**Document:**
┏━━

The functional mapping also makes sense. Thanks for the pointer.


I was thinking more about Types here

var name : String

func nameMe(name: String) : String


I was half-thinking the same, but types and sets feel interchangeable on an intuitive level in such cases.

Having both `: String` and `: String` seems to suggest that they are the same type, which they are not. `nameMe(_)` is a function type, while `name` is a "plain value", so to speak. I think that using arrows more clearly indicates that it's a mapping from something to something else -- in the case of Swift, I guess a mapping from a tuple to something else.

And think about anonymous functions, in general since I haven't looked into Swift anonymous functions. If you indicate a function like this:

`func nameMe(name: String) : String`

How are you supposed to indicate an anonymous function? Like this:

`(name: String) : String`

Then it seems to say that name is a type of String, which in turn is a type of String. I guess you could add something like a lambda to distinguish it:

`(λ name => name): String`

But now you've still effectively said that both `name` (a value of type string) is the same type as the anonymous function (a function with one argument). That's clearly wrong.

┗━━

Collection entries:
┏━━

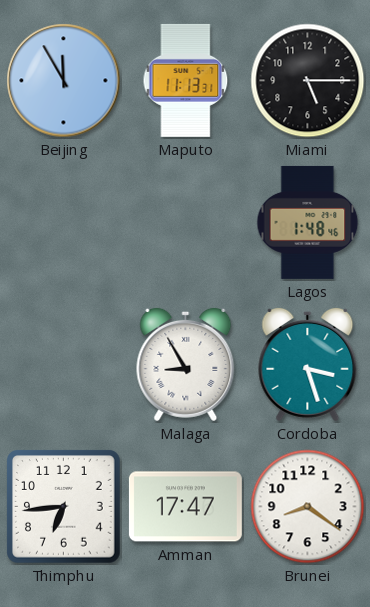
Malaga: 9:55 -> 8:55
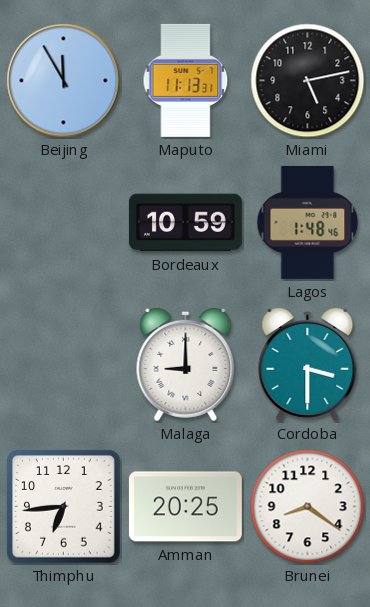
Miami: 5:15 -> 5:13
Bordeaux: none -> 10:59
Malaga: 8:55 -> 9:00
Cordoba: 3:27 -> 3:30
Amman: 17:47 -> 20:25
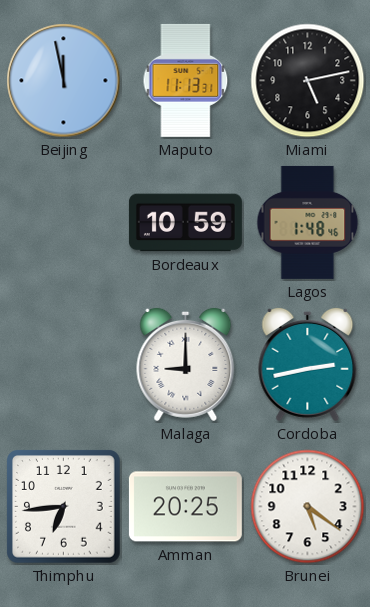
Beijing: 11:55 -> 11:58
Cordoba: 3:30 -> 2:43
Brunei: 8:21 -> 5:21
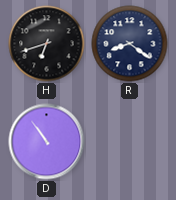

┗━━

**Problems and tasks:**
A: Output every line from the pictures of clock walls word for word, omitting the picture markers.
B: Pick up the discussion of function type notation after its last sentence and continue it.

**Task responses:**
A:
Malaga: 9:55 -> 8:55
Miami: 5:15 -> 5:13
Bordeaux: none -> 10:59
Malaga: 8:55 -> 9:00
Cordoba: 3:27 -> 3:30
Amman: 17:47 -> 20:25
Beijing: 11:55 -> 11:58
Cordoba: 3:30 -> 2:43
Brunei: 8:21 -> 5:21

B:
Using arrows for functions seems to be better when you start to want to talk about types and values by themselves, like:

`1: Int`, `"hello": String`, `(λx => x) : a -> a`


Point well received.

BTW

Fat arrow looks more appealing than simple arrow.

All the other pieces look very well designed.


The single-line arrow has both precedent in set theory, type theory, and mathematical logic.